Excerpted data START
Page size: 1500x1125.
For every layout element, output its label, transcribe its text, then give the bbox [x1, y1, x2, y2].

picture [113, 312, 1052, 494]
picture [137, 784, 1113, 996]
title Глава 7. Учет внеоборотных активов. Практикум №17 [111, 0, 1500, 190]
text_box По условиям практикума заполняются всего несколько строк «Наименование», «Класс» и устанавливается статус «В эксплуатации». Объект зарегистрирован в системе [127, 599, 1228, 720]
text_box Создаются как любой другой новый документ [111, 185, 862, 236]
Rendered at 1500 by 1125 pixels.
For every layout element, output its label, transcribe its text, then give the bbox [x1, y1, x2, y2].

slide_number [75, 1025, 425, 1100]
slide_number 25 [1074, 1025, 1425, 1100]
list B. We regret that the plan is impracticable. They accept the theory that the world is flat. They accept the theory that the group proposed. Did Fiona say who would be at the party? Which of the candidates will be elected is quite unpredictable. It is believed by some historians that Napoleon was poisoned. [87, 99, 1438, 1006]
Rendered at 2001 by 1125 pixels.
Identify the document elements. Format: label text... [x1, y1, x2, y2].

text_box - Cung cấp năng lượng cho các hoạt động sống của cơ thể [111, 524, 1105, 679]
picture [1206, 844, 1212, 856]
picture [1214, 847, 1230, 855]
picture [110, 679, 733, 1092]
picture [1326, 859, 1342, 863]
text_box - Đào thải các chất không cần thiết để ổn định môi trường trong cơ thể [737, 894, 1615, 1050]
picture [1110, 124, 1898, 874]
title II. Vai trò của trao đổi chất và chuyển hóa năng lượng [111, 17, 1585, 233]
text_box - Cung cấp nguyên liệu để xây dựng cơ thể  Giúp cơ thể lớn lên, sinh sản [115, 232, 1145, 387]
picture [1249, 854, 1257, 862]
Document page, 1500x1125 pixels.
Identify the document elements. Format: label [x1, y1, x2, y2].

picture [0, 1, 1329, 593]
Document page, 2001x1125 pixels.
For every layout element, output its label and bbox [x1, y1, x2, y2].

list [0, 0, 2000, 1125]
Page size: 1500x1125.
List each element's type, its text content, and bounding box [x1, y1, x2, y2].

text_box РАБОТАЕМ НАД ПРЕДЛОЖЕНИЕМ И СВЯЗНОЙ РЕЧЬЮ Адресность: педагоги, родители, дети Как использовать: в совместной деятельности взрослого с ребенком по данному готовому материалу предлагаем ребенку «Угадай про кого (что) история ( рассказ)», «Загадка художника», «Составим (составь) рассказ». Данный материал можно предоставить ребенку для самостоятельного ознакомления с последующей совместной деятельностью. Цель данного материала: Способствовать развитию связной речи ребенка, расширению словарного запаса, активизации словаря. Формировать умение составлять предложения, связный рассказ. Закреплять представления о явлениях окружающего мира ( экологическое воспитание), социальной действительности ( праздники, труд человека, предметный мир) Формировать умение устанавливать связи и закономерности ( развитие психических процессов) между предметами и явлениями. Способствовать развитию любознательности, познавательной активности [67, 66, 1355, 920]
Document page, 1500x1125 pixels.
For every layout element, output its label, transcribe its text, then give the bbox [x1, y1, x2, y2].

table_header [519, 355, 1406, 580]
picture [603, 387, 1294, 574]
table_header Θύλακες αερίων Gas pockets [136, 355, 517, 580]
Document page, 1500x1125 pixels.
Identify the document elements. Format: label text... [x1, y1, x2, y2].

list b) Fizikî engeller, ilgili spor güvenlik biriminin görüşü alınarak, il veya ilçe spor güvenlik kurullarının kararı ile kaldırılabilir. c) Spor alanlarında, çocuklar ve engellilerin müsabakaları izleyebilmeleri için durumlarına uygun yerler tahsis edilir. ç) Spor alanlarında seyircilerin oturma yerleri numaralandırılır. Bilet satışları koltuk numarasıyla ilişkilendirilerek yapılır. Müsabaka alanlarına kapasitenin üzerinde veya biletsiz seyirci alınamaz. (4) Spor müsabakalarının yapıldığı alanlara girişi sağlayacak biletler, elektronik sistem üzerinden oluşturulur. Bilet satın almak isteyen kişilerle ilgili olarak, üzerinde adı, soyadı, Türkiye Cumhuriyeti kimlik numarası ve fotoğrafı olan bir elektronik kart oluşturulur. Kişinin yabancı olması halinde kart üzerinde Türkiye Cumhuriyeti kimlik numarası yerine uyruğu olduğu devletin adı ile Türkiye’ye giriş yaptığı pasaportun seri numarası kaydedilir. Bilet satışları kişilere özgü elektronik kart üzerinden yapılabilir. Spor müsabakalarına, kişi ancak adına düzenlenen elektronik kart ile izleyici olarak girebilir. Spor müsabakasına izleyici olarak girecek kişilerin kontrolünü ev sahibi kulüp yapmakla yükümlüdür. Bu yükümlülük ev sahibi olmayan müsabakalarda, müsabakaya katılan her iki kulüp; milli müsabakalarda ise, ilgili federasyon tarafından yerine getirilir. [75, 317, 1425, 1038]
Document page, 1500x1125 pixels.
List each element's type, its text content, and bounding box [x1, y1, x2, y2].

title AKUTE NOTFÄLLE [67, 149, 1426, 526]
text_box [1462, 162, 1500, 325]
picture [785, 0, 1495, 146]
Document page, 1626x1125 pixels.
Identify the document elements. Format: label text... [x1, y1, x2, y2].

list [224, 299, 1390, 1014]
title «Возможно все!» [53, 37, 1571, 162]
Excerpted data END
Exactly and without omission, set down every entry.

Page size: 1500x1125.
For every layout element, output its label, transcribe its text, then give the bbox [x1, y1, x2, y2].

picture [113, 312, 1052, 494]
picture [137, 784, 1113, 996]
title Глава 7. Учет внеоборотных активов. Практикум №17 [111, 0, 1500, 190]
text_box По условиям практикума заполняются всего несколько строк «Наименование», «Класс» и устанавливается статус «В эксплуатации». Объект зарегистрирован в системе [127, 599, 1228, 720]
text_box Создаются как любой другой новый документ [111, 185, 862, 236]
Rendered at 1500 by 1125 pixels.
For every layout element, output its label, transcribe its text, then give the bbox [x1, y1, x2, y2].

slide_number [75, 1025, 425, 1100]
slide_number 25 [1074, 1025, 1425, 1100]
list B. We regret that the plan is impracticable. They accept the theory that the world is flat. They accept the theory that the group proposed. Did Fiona say who would be at the party? Which of the candidates will be elected is quite unpredictable. It is believed by some historians that Napoleon was poisoned. [87, 99, 1438, 1006]
Rendered at 2001 by 1125 pixels.
Identify the document elements. Format: label text... [x1, y1, x2, y2].

text_box - Cung cấp năng lượng cho các hoạt động sống của cơ thể [111, 524, 1105, 679]
picture [1206, 844, 1212, 856]
picture [1214, 847, 1230, 855]
picture [110, 679, 733, 1092]
picture [1326, 859, 1342, 863]
text_box - Đào thải các chất không cần thiết để ổn định môi trường trong cơ thể [737, 894, 1615, 1050]
picture [1110, 124, 1898, 874]
title II. Vai trò của trao đổi chất và chuyển hóa năng lượng [111, 17, 1585, 233]
text_box - Cung cấp nguyên liệu để xây dựng cơ thể  Giúp cơ thể lớn lên, sinh sản [115, 232, 1145, 387]
picture [1249, 854, 1257, 862]
Document page, 1500x1125 pixels.
Identify the document elements. Format: label [x1, y1, x2, y2].

picture [0, 1, 1329, 593]
Document page, 2001x1125 pixels.
For every layout element, output its label and bbox [x1, y1, x2, y2].

list [0, 0, 2000, 1125]
Page size: 1500x1125.
List each element's type, its text content, and bounding box [x1, y1, x2, y2].

text_box РАБОТАЕМ НАД ПРЕДЛОЖЕНИЕМ И СВЯЗНОЙ РЕЧЬЮ Адресность: педагоги, родители, дети Как использовать: в совместной деятельности взрослого с ребенком по данному готовому материалу предлагаем ребенку «Угадай про кого (что) история ( рассказ)», «Загадка художника», «Составим (составь) рассказ». Данный материал можно предоставить ребенку для самостоятельного ознакомления с последующей совместной деятельностью. Цель данного материала: Способствовать развитию связной речи ребенка, расширению словарного запаса, активизации словаря. Формировать умение составлять предложения, связный рассказ. Закреплять представления о явлениях окружающего мира ( экологическое воспитание), социальной действительности ( праздники, труд человека, предметный мир) Формировать умение устанавливать связи и закономерности ( развитие психических процессов) между предметами и явлениями. Способствовать развитию любознательности, познавательной активности [67, 66, 1355, 920]
Document page, 1500x1125 pixels.
For every layout element, output its label, transcribe its text, then give the bbox [x1, y1, x2, y2].

table_header [519, 355, 1406, 580]
picture [603, 387, 1294, 574]
table_header Θύλακες αερίων Gas pockets [136, 355, 517, 580]
Document page, 1500x1125 pixels.
Identify the document elements. Format: label text... [x1, y1, x2, y2].

list b) Fizikî engeller, ilgili spor güvenlik biriminin görüşü alınarak, il veya ilçe spor güvenlik kurullarının kararı ile kaldırılabilir. c) Spor alanlarında, çocuklar ve engellilerin müsabakaları izleyebilmeleri için durumlarına uygun yerler tahsis edilir. ç) Spor alanlarında seyircilerin oturma yerleri numaralandırılır. Bilet satışları koltuk numarasıyla ilişkilendirilerek yapılır. Müsabaka alanlarına kapasitenin üzerinde veya biletsiz seyirci alınamaz. (4) Spor müsabakalarının yapıldığı alanlara girişi sağlayacak biletler, elektronik sistem üzerinden oluşturulur. Bilet satın almak isteyen kişilerle ilgili olarak, üzerinde adı, soyadı, Türkiye Cumhuriyeti kimlik numarası ve fotoğrafı olan bir elektronik kart oluşturulur. Kişinin yabancı olması halinde kart üzerinde Türkiye Cumhuriyeti kimlik numarası yerine uyruğu olduğu devletin adı ile Türkiye’ye giriş yaptığı pasaportun seri numarası kaydedilir. Bilet satışları kişilere özgü elektronik kart üzerinden yapılabilir. Spor müsabakalarına, kişi ancak adına düzenlenen elektronik kart ile izleyici olarak girebilir. Spor müsabakasına izleyici olarak girecek kişilerin kontrolünü ev sahibi kulüp yapmakla yükümlüdür. Bu yükümlülük ev sahibi olmayan müsabakalarda, müsabakaya katılan her iki kulüp; milli müsabakalarda ise, ilgili federasyon tarafından yerine getirilir. [75, 317, 1425, 1038]
Document page, 1500x1125 pixels.
List each element's type, its text content, and bounding box [x1, y1, x2, y2].

title AKUTE NOTFÄLLE [67, 149, 1426, 526]
text_box [1462, 162, 1500, 325]
picture [785, 0, 1495, 146]
Document page, 1626x1125 pixels.
Identify the document elements. Format: label text... [x1, y1, x2, y2].

list [224, 299, 1390, 1014]
title «Возможно все!» [53, 37, 1571, 162]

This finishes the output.